A proibição da Anvisa quanto à comercialização e uso de produtos à base de alulose no Brasil é um reflexo direto do rigor regulatório da agência na proteção da saúde pública. A medida enfatiza que qualquer novo ingrediente alimentar deve passar por um processo detalhado de avaliação e aprovação antes de ser introduzido no mercado nacional, garantindo que sua segurança e adequação sejam cientificamente comprovadas. Enquanto a alulose pode ser uma alternativa de adoçante promissora e já aprovada em outros países, sua falta de autorização no Brasil impede sua presença no setor alimentício. A Anvisa mantém-se vigilante, assegurando que apenas substâncias devidamente testadas e aprovadas cheguem à mesa dos brasileiros.

FAQ

1. O que é a alulose e por que a Anvisa a proibiu no Brasil?
A alulose é um tipo de açúcar raro de baixo teor calórico. A Anvisa proibiu sua comercialização, distribuição, importação, propaganda e uso no Brasil porque a substância não consta na lista de ingredientes autorizados pela agência para consumo alimentar no país, o que significa que sua segurança e adequação para o mercado brasileiro ainda não foram formalmente avaliadas e aprovadas conforme as regulamentações vigentes.

2. Qual o processo da Anvisa para aprovar novos ingredientes alimentares?
Para aprovar um novo ingrediente alimentar, a Anvisa exige que as empresas submetam um dossiê técnico completo.
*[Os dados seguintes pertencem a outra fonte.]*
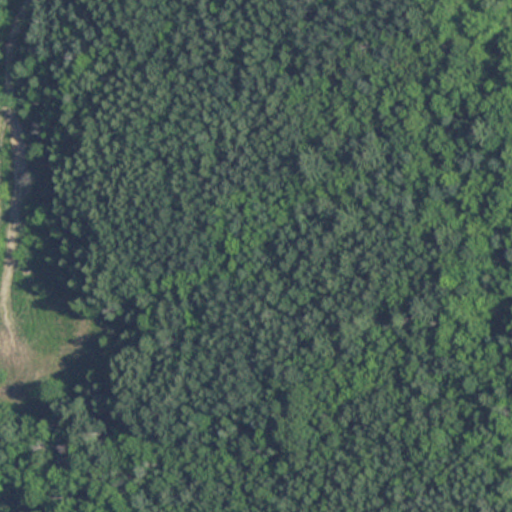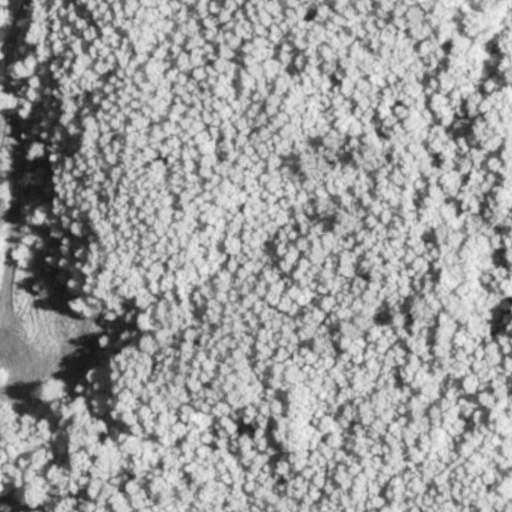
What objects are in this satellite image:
road: (48, 222)
park: (255, 256)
Este dossiê deve detalhar a composição, processo de fabricação, dados toxicológicos, estudos de segurança e limites de consumo seguro. A agência avalia rigorosamente esses dados para garantir que o ingrediente não seja prejudicial à saúde e que os níveis de consumo não excedam patamares seguros.
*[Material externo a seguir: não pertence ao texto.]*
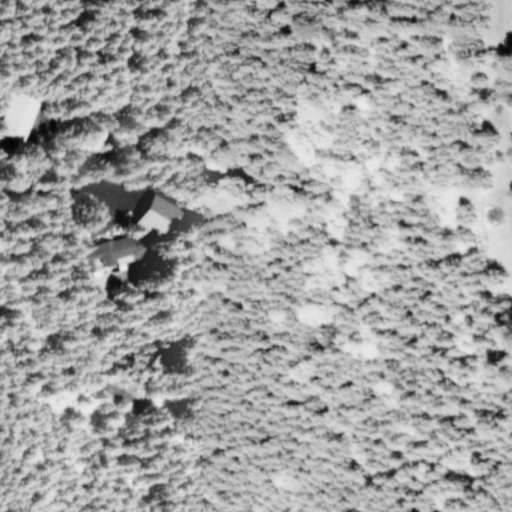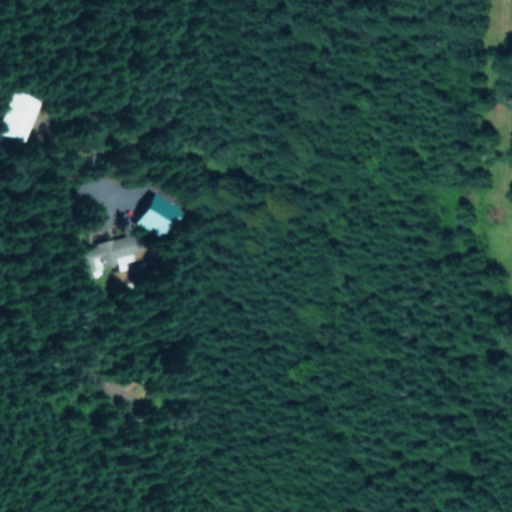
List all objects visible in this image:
building: (8, 113)
building: (144, 213)
building: (102, 251)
3. A alulose é considerada segura para consumo em outros países?
Sim, a alulose é aprovada para uso em diversos outros países, incluindo Estados Unidos (onde é reconhecida como GRAS pela FDA), Canadá, México, Cingapura, Japão, Coreia do Sul, Austrália e Nova Zelândia. Nesses locais, a substância passou pelos respectivos processos de avaliação de segurança de cada agência reguladora.

4. O que devo fazer se eu encontrar ou estiver usando produtos com alulose?
De acordo com a medida da Anvisa, a comercialização, distribuição e uso de produtos à base de alulose estão proibidos no Brasil. Se você encontrar esses produtos, é importante estar ciente da regulamentação. Para qualquer dúvida ou preocupação sobre produtos consumidos, é sempre recomendado consultar um profissional de saúde ou nutricionista.

Para se manter atualizado sobre as regulamentações e garantir a segurança alimentar, sempre consulte as fontes oficiais da Anvisa e procure orientação profissional em caso de dúvidas sobre ingredientes alimentares.